Now we can use that „the „$^*$“ is distributive“ and that $V^{**} \cong V$, so the space above can actually be written as:

\begin{equation} V \otimes \dots \otimes V \otimes V^* \otimes \dots \otimes V^* \end{equation}

Elements of this space are denoted tensors of rank (r,s) where r is the number of copies of $V$ and s the number of copies of $V^*$

Almost all objects in linear algebra can be described that way, for example linear maps are tensors of rank (1,1), i.e. elements in $V \otimes V^*$, why is that?

Well I can prove it to you we only need to define how an object in $V \otimes V^*$ acts on vectors, lets take an $v \in V$ and a $x \otimes y^* \in V \otimes V^* $ and we define $x \otimes y^* (v):=y^*(w)x$ why is this a linear map? Because for $v,w \in V$: $x \otimes y^* (v+w):=y^*(w+v)x= (y^*(w)+y^*(v))x= y^*(w)x+y^*(v)x= x \otimes y^* (v)+ x \otimes y^* (w)$, where we used that $y^*$ is a linear map.

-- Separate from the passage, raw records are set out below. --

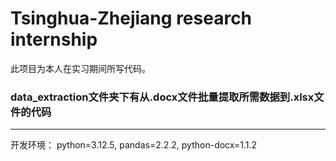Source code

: # Tsinghua-Zhejiang research internship
此项目为本人在实习期间所写代码。
### data_extraction文件夹下有从.docx文件批量提取所需数据到.xlsx文件的代码
---
开发环境：
python=3.12.5, pandas=2.2.2, python-docx=1.1.2

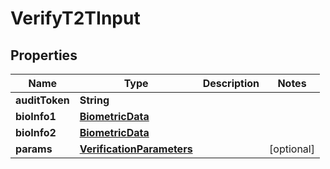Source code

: 
# VerifyT2TInput

## Properties
Name | Type | Description | Notes
------------ | ------------- | ------------- | -------------
**auditToken** | **String** |  | 
**bioInfo1** | [**BiometricData**](BiometricData.md) |  | 
**bioInfo2** | [**BiometricData**](BiometricData.md) |  | 
**params** | [**VerificationParameters**](VerificationParameters.md) |  |  [optional]



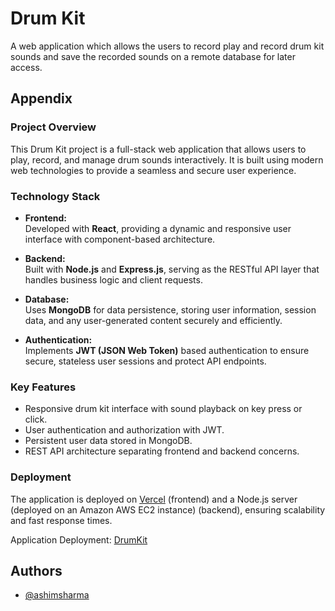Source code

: 
# Drum Kit

A web application which allows the users to record play and record drum kit sounds and save the recorded sounds on a remote database for later access.







## Appendix

### Project Overview
This Drum Kit project is a full-stack web application that allows users to play, record, and manage drum sounds interactively. It is built using modern web technologies to provide a seamless and secure user experience.

### Technology Stack

- **Frontend:**  
  Developed with **React**, providing a dynamic and responsive user interface with component-based architecture.

- **Backend:**  
  Built with **Node.js** and **Express.js**, serving as the RESTful API layer that handles business logic and client requests.

- **Database:**  
  Uses **MongoDB** for data persistence, storing user information, session data, and any user-generated content securely and efficiently.

- **Authentication:**  
  Implements **JWT (JSON Web Token)** based authentication to ensure secure, stateless user sessions and protect API endpoints.

### Key Features

- Responsive drum kit interface with sound playback on key press or click.
- User authentication and authorization with JWT.
- Persistent user data stored in MongoDB.
- REST API architecture separating frontend and backend concerns.

### Deployment

The application is deployed on [Vercel](https://vercel.com) (frontend) and a Node.js server (deployed on an Amazon AWS EC2 instance) (backend), ensuring scalability and fast response times.

Application Deployment: [DrumKit](https://drumkit.ashimsharma.com)

## Authors

- [@ashimsharma](https://www.github.com/ashimsharma)

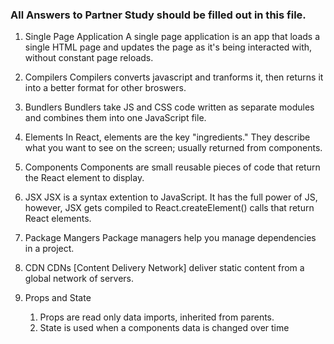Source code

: ### All Answers to Partner Study should be filled out in this file.

1. Single Page Application
A single page application is an app that loads a single HTML page and updates the page as it's being interacted with, without constant page reloads.

2. Compilers 
Compilers converts javascript and tranforms it, then returns it into a better format for other broswers.

3. Bundlers
Bundlers take JS and CSS code written as separate modules and combines them into one JavaScript file.

4. Elements
In React, elements are the key "ingredients." They describe what you want to see on the screen; usually returned from components. 

5. Components
Components are small reusable pieces of code that return the React element to display.

6. JSX
JSX is a syntax extention to JavaScript. It has the full power of JS, however, JSX gets compiled to React.createElement() calls that return React elements.

7. Package Mangers
Package managers help you manage dependencies in a project.

8. CDN
CDNs [Content Delivery Network] deliver static content from a global network of servers.

9. Props and State
    1. Props are read only data imports, inherited from parents.
    2. State is used when a components data is changed over time
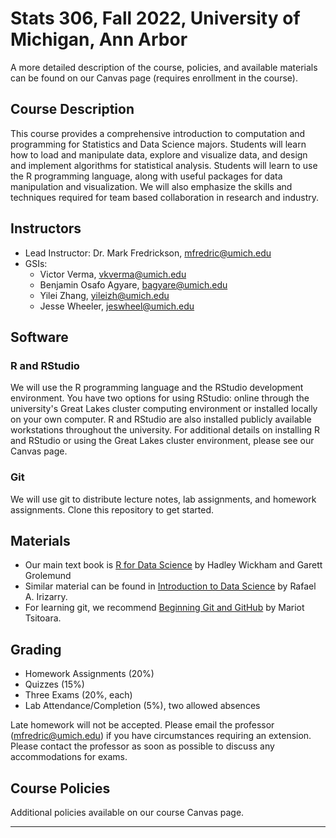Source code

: # Stats 306, Fall 2022, University of Michigan, Ann Arbor

A more detailed description of the course, policies, and available materials can be found on our Canvas page (requires enrollment in the course).

## Course Description

This course provides a comprehensive introduction to computation and programming for Statistics and Data Science majors. Students will learn how to load and manipulate data, explore and visualize data, and design and implement algorithms for statistical analysis. Students will learn to use the R programming language, along with useful packages for data manipulation and visualization. We will also emphasize the skills and techniques required for team based collaboration in research and industry.

## Instructors

* Lead Instructor: Dr. Mark Fredrickson, mfredric@umich.edu
* GSIs:
  * Victor Verma, vkverma@umich.edu
  * Benjamin Osafo Agyare, bagyare@umich.edu
  * Yilei Zhang, yileizh@umich.edu
  * Jesse Wheeler, jeswheel@umich.edu

## Software

### R and RStudio

We will use the R programming language and the RStudio development environment. You have two options for using RStudio: online through the university's Great Lakes cluster computing environment or installed locally on your own computer. R and RStudio are also installed publicly available workstations throughout the university. For additional details on installing R and RStudio or using the Great Lakes cluster environment, please see our Canvas page.

### Git

We will use git to distribute lecture notes, lab assignments, and homework assignments. Clone this repository to get started.

## Materials

* Our main text book is [R for Data Science](https://r4ds.had.co.nz/) by Hadley Wickham and Garett Grolemund
* Similar material can be found in [Introduction to Data Science](https://rafalab.github.io/dsbook/) by Rafael A. Irizarry.
* For learning git, we recommend [Beginning Git and GitHub](https://search.lib.umich.edu/catalog/record/99187305231206381) by
Mariot Tsitoara.

## Grading

* Homework Assignments (20%)
* Quizzes (15%)
* Three Exams (20%, each) 
* Lab Attendance/Completion (5%), two allowed absences

Late homework will not be accepted. Please email the professor (mfredric@umich.edu) if you have circumstances requiring an extension. Please contact the professor as soon as possible to discuss any accommodations for exams.

## Course Policies

Additional policies available on our course Canvas page.


---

Remember the basis $\{e_1, \dots, e_n \}$ and $\{e_1^*, \dots, e_n^* \}$? It turns out that $\{e_1 \otimes e_1^*, e_1 \otimes e_2^*, \dots, e_2 \otimes e_1^*, \dots e_n\otimes e_n^* \}$ is a basis of $V \otimes V^*$ general elements in $V \otimes V^*$ are linear combinations, i.e.:

$$ \sum\limits_{i,j} A_{ij}e_i \otimes e_j^* $$

Where the $A_{ij}$ are the coefficients of the linear combination, i.e. just numbers. In physics people often only write the coefficients and ignore the basis vectors, putting the j as a subscript, indicating that it belongs to a dual vector and the i as a superscript, indicating that it belongs to a „normal“ vector.

$$ \sum\limits_{i,j} A^{i}_{\ j} $$

And then they don‘t even write the sum, and call it Einstein sum convention:

$$ A^{i}_{\ j} $$

and call the object above a tensor of rank (1,1).

So why is the inertia tensor a tensor? Because it is a linear map, i.e. an element of $V \otimes V^*$, i.e. a rank (1,1) tensor. It assigns to the vector that indicates the objects rotation $\omega$ the vector that indicates its angular momentum $L$. But it can also be thought used in a different way, as a (0,2) tensor, i.e. an element of $V^* \otimes V^*$, because if you use it to calculate an objects rotational energy you feed it two vectors, this operation is often written as $\omega^T I \omega$ (The two vectors just happen to be the same) and out comes a number, its Energy.